House Passes Bill Ending Obama Mining Ban in Northern MN
The Obama administration’s last-minute ban on mineral exploration in northern Minnesota would be history under legislation passed late last week by the U.S. House of Representatives. The measure still needs to clear the Senate in order to reach President Trump’s desk. But as the Duluth News Tribune and other media noted, it’s a big step in the effort to tap into the Iron Range’s vast mining potential.
The bill is aimed at Twin Metals, the Chilean-owned company that wants to build a massive underground copper mine near the Kawishiwi River southeast of Ely.
The U.S. Forest Service and Bureau of Land Management in January refused to renew mineral leases held by Twin Metals that allowed them to explore in the area. Moreover, the Forest Service moved to ban all new mining activities near the BWCAW for at least two years and potentially more while the agency conducts a generic study on the potential of mining to damage the wilderness.
The House bill includes a surprise bonus that’s also a rebuke of the previous administration’s abuse of presidential power with regard to federal government taking of land within Minnesota.
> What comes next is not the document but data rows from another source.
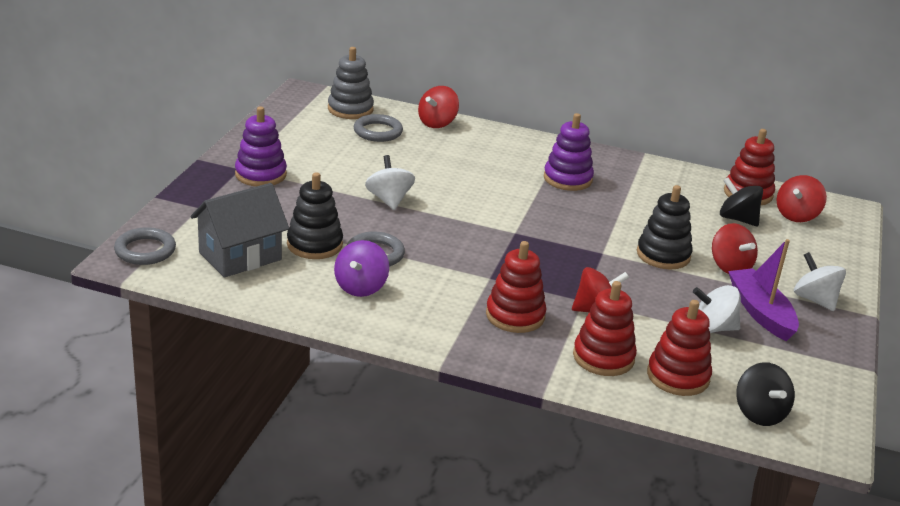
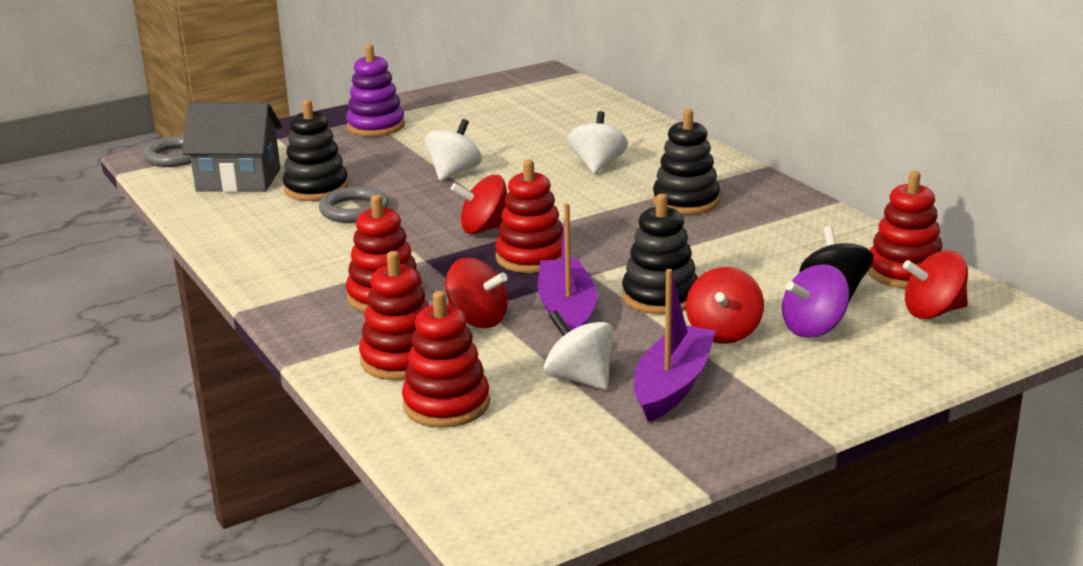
camera: 45 degrees right, 5 degrees down
(350, 109) = (563, 94): grey stacking toy -> none
(361, 287) = (290, 231): purple spinning top -> purple spinning top (813, 328)
(378, 132) = (555, 117): grey ring -> none
(437, 123) = (633, 123): red spinning top -> red spinning top (485, 229)
(550, 252) = (531, 257): none -> red stacking toy
(567, 179) = (686, 201): purple stacking toy -> black stacking toy
(633, 285) = (567, 311): none -> purple boat
(759, 413) = (469, 472): black spinning top -> none
(814, 300) = (775, 398): white spinning top -> white spinning top (597, 165)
The bill passed by the House on Thursday — H.R. 3905, sponsored by Rep. Tom Emmer, R-Minn. — also prohibits any president from creating any new national monument in Minnesota without congressional approval.
The final vote came after a heated debate Wednesday on the House floor which included lawmakers from across the nation debating the potential impact, or not, of copper mining on the Boundary Waters.
“This legislation is critically important to the United States,” Emmer said during debate on the House floor before the vote, saying the copper, nickel and other metals are “strategically important” for the nation’s economy and national defense.
Opening up northern Minnesota to mineral exploration has clearly become a matter of national security, as well as Minnesota’s economic security. Any potential mine would still need to clear stringent environmental safeguards.
Copper mining supporters say Twin Metals, wholly owned by mining giant Antofagasta, should be given the chance to apply for environmental review for the massive underground mine. The company already has pumped $400 million into the project and plans to spend another $1.2 billion to develop the mine that could employ 650 people and spur hundreds of other jobs.
Earlier in the week the House of Representatives also gave a green light to another mining bill for northern Minnesota, directing the U.S. Forest Service to approve a land swap for the PolyMet copper mining project. The Iron Range’s mineral resources have clearly put northern Minnesota back on the map.